So now that Comrades McKinney and Magary have taken up sides on Denmark (McKinney unilaterally declared herself a de facto Danish citizen) and England (Magary seized an uninhabited island in the North Atlantic to pretend that it was still 1583), and now that we have dragged Billy Shakesbergsen through the dirt to torture the analogy further, what’s left to do with today’s match?
Look ahead to Italy, of course. The first finalist. The team that uses hand signals as often as it uses feet, gets in the referee’s face at every opportunity even when the call has gone in its favor, and whose passage to the final came through the always ass-achingly bad penalty shootout to get past Spain. They gave us one final Álvaro Morata sad face, and that’s a brain imprint that never goes away.
Italy. My country … well, the country of my ancestors, anyway. The team that will make this all moot in the end.
The Italian soccer heritage is deep and long, and lately dominated by bankruptcies and corruption. You know, standard stuff for the fellas. It has the only non-Spanish team (Juventus) that still believes in the disgrace of the Super League even as the coroner is digging through its entrails to find his watch. Better yet, the side is a hilariously messy crosscurrent of oddly timed boldness and lockdown defense. Hell, its coach, the megacontinental Roberto Mancini, has used the word “fun” as one of the team’s goals, which is definitely the one thing the Italian soccer heritage has never really tried until now.

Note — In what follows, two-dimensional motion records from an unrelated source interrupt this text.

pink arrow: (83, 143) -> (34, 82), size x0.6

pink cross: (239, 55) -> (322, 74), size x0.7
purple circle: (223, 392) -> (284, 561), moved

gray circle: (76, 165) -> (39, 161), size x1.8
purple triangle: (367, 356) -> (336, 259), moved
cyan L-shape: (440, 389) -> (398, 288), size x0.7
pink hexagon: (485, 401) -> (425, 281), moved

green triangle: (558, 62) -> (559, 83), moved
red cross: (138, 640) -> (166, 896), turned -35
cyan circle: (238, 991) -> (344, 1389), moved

Its goalkeeper, Gianluigi Donnarumma, makes Zlatan Ibrahimovic seem like a man with self-esteem issues. One of its best forwards is named Immobile, the fellow who struck the winning spot kick against Spain is named Jorginho, and their top two defenders, Giorgio Chiellini and Leonardo Bonucci, have played with the national team since 1957. They are intrepid in attack and Sicilian in defense simultaneously, and either way will figure out a way to steal your joy.

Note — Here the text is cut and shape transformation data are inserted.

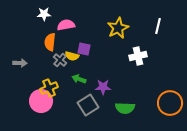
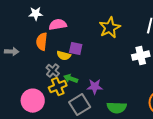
white cross: (138, 56) -> (141, 56), moved
gray cross: (60, 60) -> (53, 71), moved
gray arrow: (20, 63) -> (12, 52), moved
yellow cross: (49, 88) -> (58, 87), moved

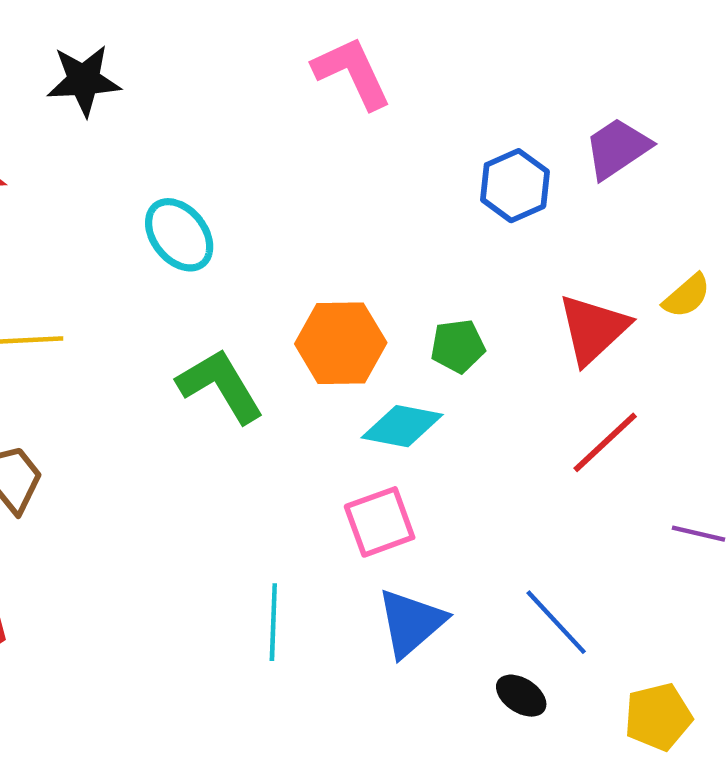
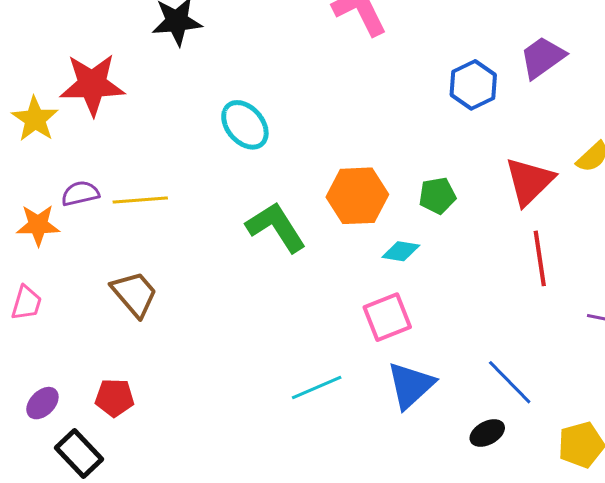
cyan diamond: (402, 426) -> (401, 251), size x0.7
red line: (605, 442) -> (540, 258), turned -54
cyan line: (273, 622) -> (317, 387), turned 66
black ellipse: (521, 696) -> (487, 433), turned -60

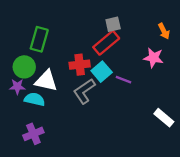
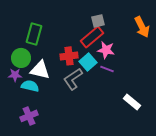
orange arrow: (164, 31) -> (142, 27), size x1.5
pink star: (153, 58) -> (106, 50), moved
white rectangle: (164, 118) -> (132, 102), moved

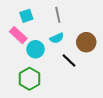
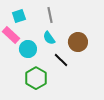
cyan semicircle: (57, 38) -> (49, 38), turned 80
green hexagon: (29, 79) -> (36, 78), moved

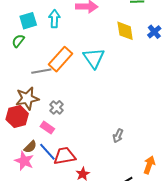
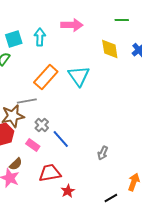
gray line: (41, 71) -> (27, 101), moved
blue line: (47, 152) -> (61, 139), moved

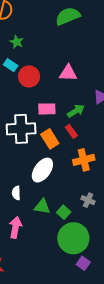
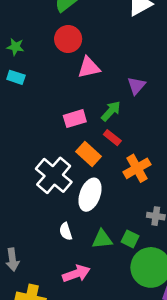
red circle: (29, 76) -> (68, 39), moved
white cross: (21, 129) -> (54, 175), moved, turned -32
pink arrow: (15, 227) -> (76, 274), turned 75

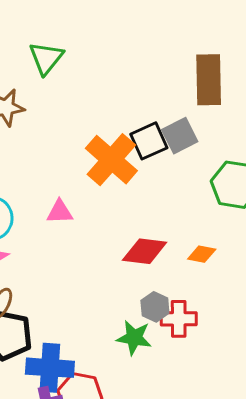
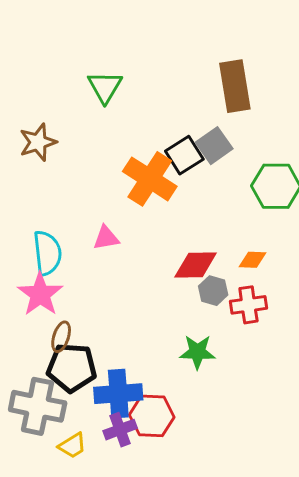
green triangle: (46, 58) -> (105, 87), moved
gray hexagon: (155, 307) -> (213, 291), moved
red cross: (179, 319) -> (248, 305), moved

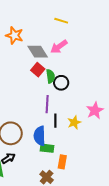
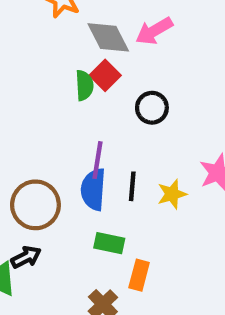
green semicircle: (50, 76) -> (84, 85), moved
purple line: (47, 104) -> (97, 160), moved
blue semicircle: (40, 136) -> (93, 189), moved

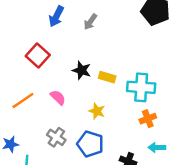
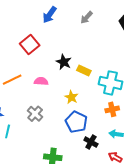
gray arrow: (90, 22) -> (86, 17), moved
pink semicircle: (58, 97) -> (41, 81), turned -48
blue pentagon: (90, 144) -> (76, 122), moved

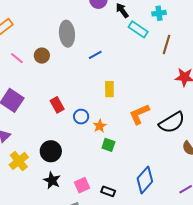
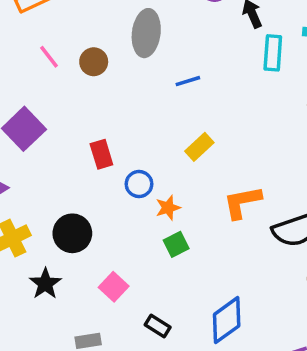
cyan rectangle: (138, 29) -> (273, 53), turned 48
yellow rectangle: (109, 89) -> (199, 147), turned 35
green square: (108, 145) -> (176, 244), turned 32
black star: (52, 180) -> (45, 284), moved
pink square: (82, 185) -> (114, 287), moved, turned -35

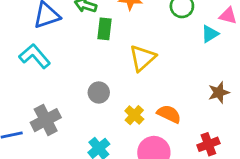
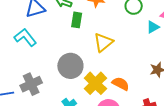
gray circle: (99, 92) -> (70, 66), size x1.6
yellow cross: (134, 115) -> (95, 83), size x1.6

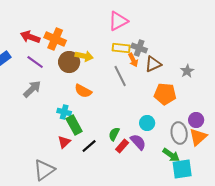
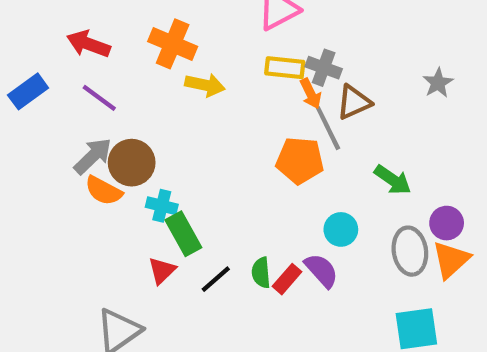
orange cross: (55, 39) -> (173, 44), moved
brown circle: (69, 62) -> (132, 163), moved
gray star: (187, 71) -> (438, 83), moved
gray line: (120, 76) -> (328, 128), moved
orange semicircle: (83, 91) -> (104, 191), moved
orange pentagon: (165, 94) -> (300, 160), moved
green semicircle: (114, 134) -> (261, 273), moved, turned -32
green arrow: (171, 155) -> (393, 180), moved

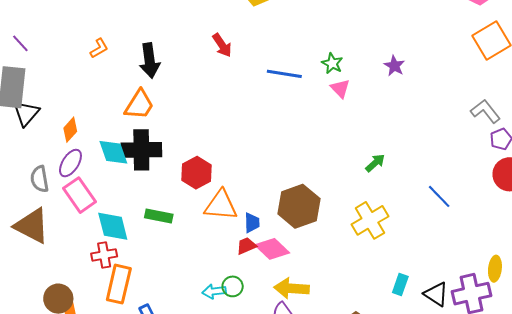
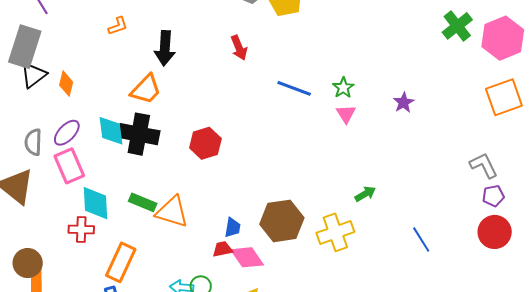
orange diamond: (70, 130) -> (66, 84), moved, turned -40
red hexagon: (196, 173) -> (205, 143), moved
orange triangle: (221, 205) -> (172, 212), moved
yellow cross: (370, 220) -> (335, 232), moved
orange rectangle: (119, 284) -> (121, 262), moved

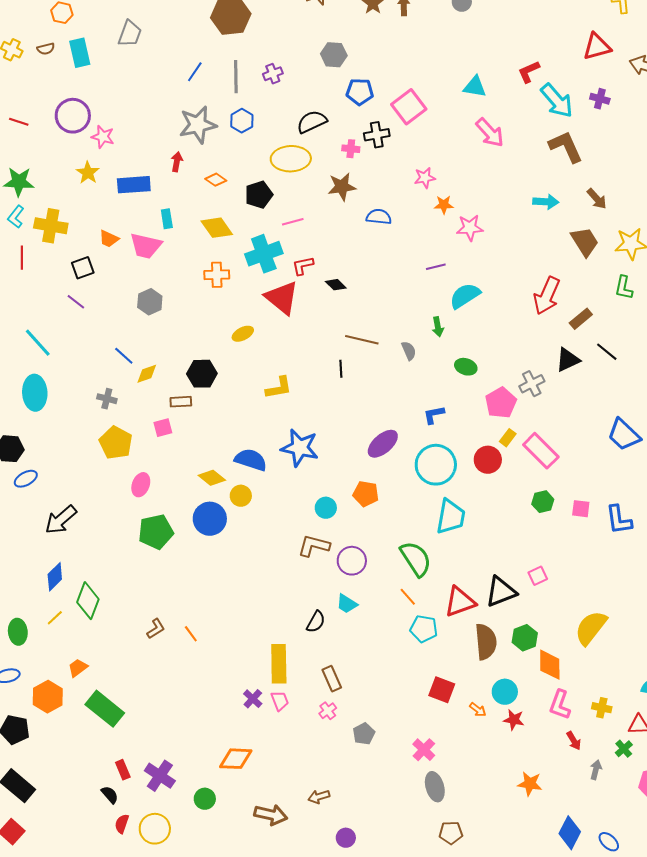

Italy has strung together a 27-match unbeaten streak and yet was almost never considered a tournament favorite because what it lacks in boyish charm, it makes up for in no longer being as stolid as, say, the Russians, Czechs or Scots. It is, in short, kind of a hot and brilliant combination of influences that ground its way through a relatively tepid group (Turkey, Switzerland and Wales) before easing past Austria, Belgium and Spain. Theirs has not been a tour of the group of death, and their claim for aesthetic superiority took a hit when Spain played them off the park everywhere but on the score line. Italy, sadly and gloriously, is what it is.
In addition, the Italians lack the Christian Eriksen narrative and America’s own Premier League–fueled Anglobiases, so either way the boys of the boot will not be the popular choice come Sunday. And you cannot have a proper rooting interest unless you have a team that works against that rooting interest. The Defector Soccer Desk is clearly all-in on England-Denmark, so someone has to take the side of the noisy neighbors, if only to provide some needed editorial balance (Comrade Ley rooted for the Isle of Man because he likes their three-legged flag, but that’s still within the English margin for error).
So make England-Denmark your match of choice, but only know that in the end, there will be Italy, laughing, half-plowed and thoroughly, lovably obnoxious until the final whistle, or until Taylor Twellman stops talking, which will be some time Tuesday.